This is the first in the new Nora Kelly series which has Pendergast making a surprise visit, but not sure if he will be a recurring character. But one does wonder if Corrie and Nora will partner together on future cases.

Tuesday, August 20, 2019

The Warehouse

Title: The Warehouse
Author: Rob Hart
Published: August 13th 2019
Format: Hardcover, 368 pages
Genre: Dystopic / Technothriller
Source: My thanks to the Publisher for an opportunity to read an advanced copy of this book.

As Margaret Atwood once said, add enough truth to your fiction so people can’t accuse you of making it up and that is exactly what Rob Hart has done. As if Bezos, Walton, and a little Musk on the side, had a singular vision with the backing of government antiregulation. It isn’t shocking that the head of Cloud comes from Arkansas or that there are drones delivering products that have been, in a way, stolen from their rightful inventors. This is what business has turned into and billionaires are only supplying what the masses demand.

The Cloud has devised a new live-work environment since there are very few life-sustaining jobs outside of their facility and the earth is little more than a wasteland. Cloud, in its infinite wisdom, has given the public what it needs – jobs, housing, and food. What more could a desperate workforce want?

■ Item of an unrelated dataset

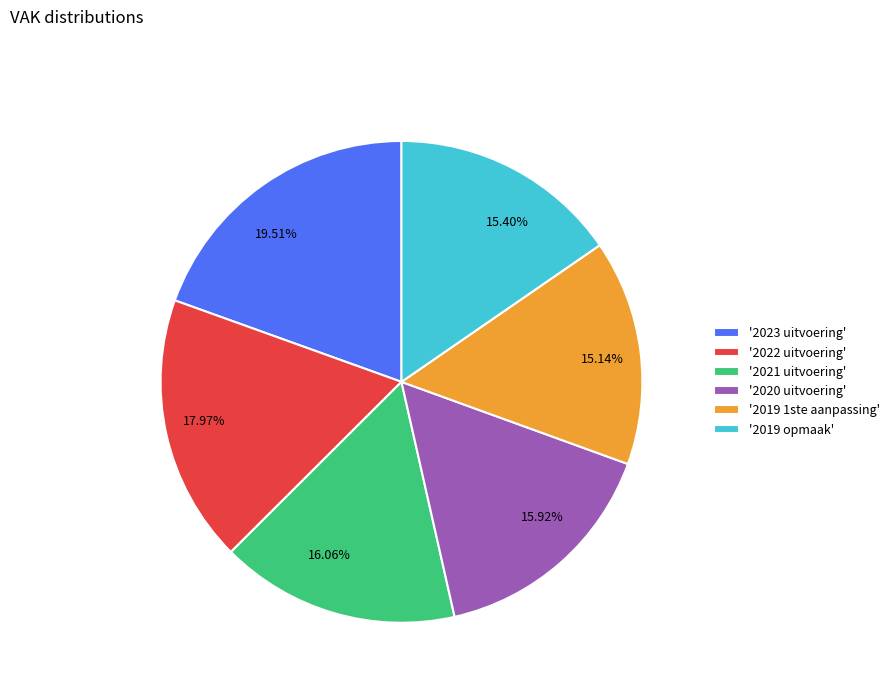

Does any single category account for the majority?

No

Zinnia is a corporate spy. Hired to infiltrate Cloud technology and find a way to bring it down. Paxton was the CEO of his own small business that was slowly pushed out of the market by Cloud. When that dream was over, he worked as a prison guard which gave him the right credentials to work for Cloud security and to learn their secrets. What Zinnia and Paxton didn’t expect was their two worlds colliding. Decisions will be made, minds altered, revolting revelations made, and in the end, there will be one final chance at freedom.

The plausibility is what is so terrifying. The learned helplessness. We see it coming, we know it is possible, yet we do nothing because we each want to save a few dollars, receive items nearly instantaneously, and all the while putting out of our minds what those sacrifices entail. Oh, and don’t get me started on the future of food.

Ron Howard and Brian Grazer now own the movie rights to this book. As you read, you can see it on the big screen, see the crowds arrive at the theaters and walk out chattering about how fantastical the idea is as they contemplate their new big box store purchase.

Thursday, August 15, 2019

The Cactus

Title: The Cactus
Author: Sarah Haywood
Published: May 7th 2019 by Park Row
Format: Paperback, 384 pages
Genre: Women's Fiction

Cacti is not prickly to keep invaders away but to allow it to thrive in the harshest of environments.

I am not going to go as far as to say Susan Green is on the spectrum, but I do tend to wonder since she has very precise ways of looking at life. Ways which are orderly with no room for emotion or the feelings of others. She has well throughout life plans and when she discovers, at the ripe old of 45, she is pregnant, and with the recent passing of her mother, Susan is a befuddled mess.

Susan and Richard had a mutually satisfying relationship. He was a man that she had met a decade or so previously through a lonely heart ad. They laid out their relationship rules, complete with an understanding there would be no sharing of their personal lives and settled on a purely physical relationship with mutually agreed upon evenings out. All organized and precise the way adults should behave. She never anticipated a baby would enter the picture, and when it did, she quickly ended their relationship determined to keep her independence.

Her relationship with her widowed mother was of begrudgingly mutual respect if they did not see each other frequently. Susan’s brother Edward, on the other hand, was a thorny nuisance and when her mother’s will was read, and Susan did not receive what she believed to be her fair share, she did what any other rational legally trained person would do -- she gathered her documents and went to court.

Refusing to give up her autonomy, yet needing the proceeds from the sale of her mother’s home, she reluctantly begins asking for help from the few people who are willing to get close to this prickly person who raises cacti. Then again, she doesn’t technically ask, they are the only people left in her life willing to see past the brusque exterior.

As her due date nears, and the court case is coming to a head, Susan encounters a shock she never prepared for. A secret so devastating it causes an emotional upheaval that will breakdown her walls and allow her to bond with Rob and Kate, letting in a life she had denied, and in turn, allowing Susan Green to forget the rules.

Monday, August 12, 2019

The Moment of Lift: How Empowering Women Changes the World

Title: The Moment of Lift: How Empowering Women Changes the World
Author: Melinda Gates
Published: April 23rd 2019 by Flatiron Books
Format: Hardcover, 273 pages
Genre: Women's Study / Human Rights

I savored this book. I had no intention of rushing and found myself lingering over certain passages and stopping fellow book lovers asking if they had had a chance to read, and if not, let them know that they were in store for a remarkable journey when they did.

Somewhere in the first couple of chapters, you forget who millionaire philanthropist Melinda Gates is and instead join a woman on a journey of not quite enlightenment but a discovery of women in general. Women who once they know they have a voice will use it to lift their neighbors and daughters and allow them to see a world that was denied to the previous generations.

You will cry along with Melinda and relish in the differences that the Gates Foundation has made in the lives of women in impoverished countries. Women that thought that their only choice was no choice. A husband would be chosen, more children would die than see their fifth, not to mention their first, birthdays. Hunger, beatings, and brutal backbreaking work so their husband could live a freer existence because that is the way it has always been.

There are many quotable parts of this book, but what remains with me is a simple fact that “change does not happen until someone says no”. They are simple words, but words strung together have a deeper meaning. This is a nightstand book, a book that should be picked up and reread from time to time so we don’t forget.